Text Control
- Type: Private
- Industry: Software Development
- Founded: 1991
- Headquarters: Bremen, Germany
- Number of locations: Germany, United States
- Area served: Global
- Brands: TX Text Control, LiveDocx, TX Spell, TX Barcode
- Website: www.textcontrol.com

= Text Control =

Software company

Text Control is a vendor of word processing and reporting components for Microsoft development technologies. The software company also publishes TX Text Control Express, a free RichTextBox replacement component for the .NET Framework.

Their products are used by developers for integrating word processing and reporting functions in business applications for platforms that include Windows Forms, Windows Presentation Foundation, ActiveX and ASP.NET.

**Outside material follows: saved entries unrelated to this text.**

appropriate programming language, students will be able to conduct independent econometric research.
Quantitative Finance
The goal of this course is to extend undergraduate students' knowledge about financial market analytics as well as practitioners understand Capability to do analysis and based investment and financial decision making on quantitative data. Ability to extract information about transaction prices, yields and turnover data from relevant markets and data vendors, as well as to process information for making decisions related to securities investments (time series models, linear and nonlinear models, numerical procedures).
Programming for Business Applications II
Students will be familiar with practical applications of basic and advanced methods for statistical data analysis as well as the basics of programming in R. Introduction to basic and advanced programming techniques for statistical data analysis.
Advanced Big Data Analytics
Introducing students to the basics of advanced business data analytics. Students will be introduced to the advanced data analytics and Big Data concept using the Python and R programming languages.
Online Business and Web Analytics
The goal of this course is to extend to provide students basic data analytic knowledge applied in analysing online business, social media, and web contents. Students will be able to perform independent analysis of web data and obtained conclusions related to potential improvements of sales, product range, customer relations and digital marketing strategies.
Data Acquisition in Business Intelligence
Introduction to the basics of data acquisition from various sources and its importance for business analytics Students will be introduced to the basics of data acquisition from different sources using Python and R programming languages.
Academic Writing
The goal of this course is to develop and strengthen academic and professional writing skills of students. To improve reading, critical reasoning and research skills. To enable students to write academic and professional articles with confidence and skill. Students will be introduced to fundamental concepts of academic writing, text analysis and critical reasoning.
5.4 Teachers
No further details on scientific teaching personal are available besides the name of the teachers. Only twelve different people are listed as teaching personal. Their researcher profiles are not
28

SD Times included Text Control into its SD Times 100 list, which notes "innovators and leaders" in the software development industry, in the category User Experience for 2012–2015, and Components for 2011.

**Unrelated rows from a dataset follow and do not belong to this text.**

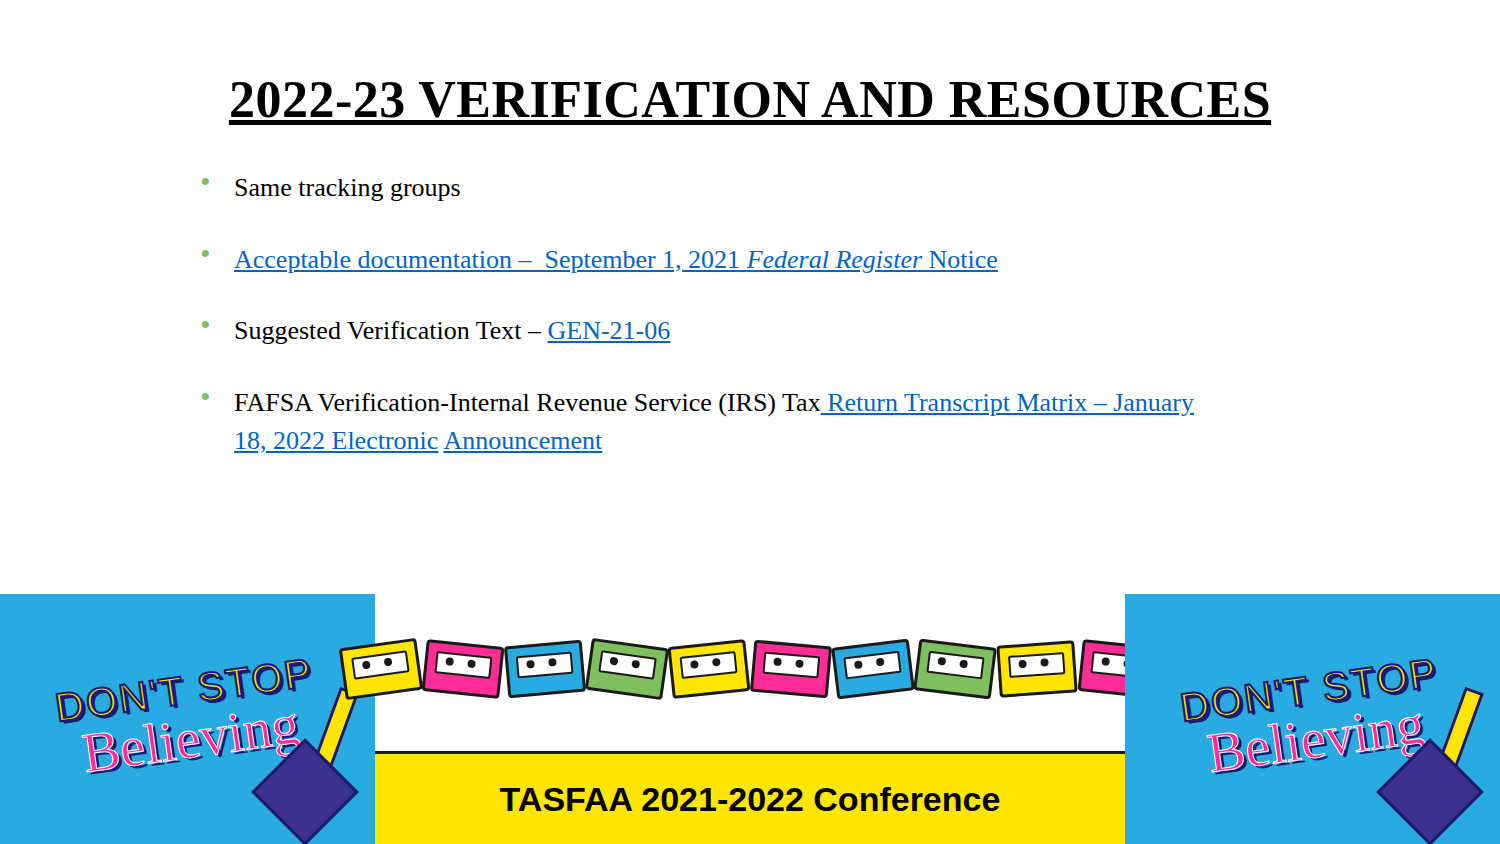2022-23 VERIFICATION AND RESOURCES
Same tracking groups
Acceptable documentation – September 1, 2021 Federal Register Notice
Suggested Verification Text – GEN-21-06
FAFSA Verification-Internal Revenue Service (IRS) Tax Return Transcript Matrix – January 18, 2022 Electronic Announcement
DON'T STOP Believing
TASFAA 2021-2022 Conference
DON'T STOP Believing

Text Control was founded in 1991. The company (Text Control GmbH), based in Bremen, Germany was established as a corporate spin-off in August 2010 from the company The Imaging Source Europe GmbH. Besides its German headquarters in Bremen, Text Control has offices in Charlotte, North Carolina, United States (dba Text Control, LLC).

== Partnership ==

Text Control is a Microsoft Visual Studio Industry Partner and an Embarcadero Technology Partner.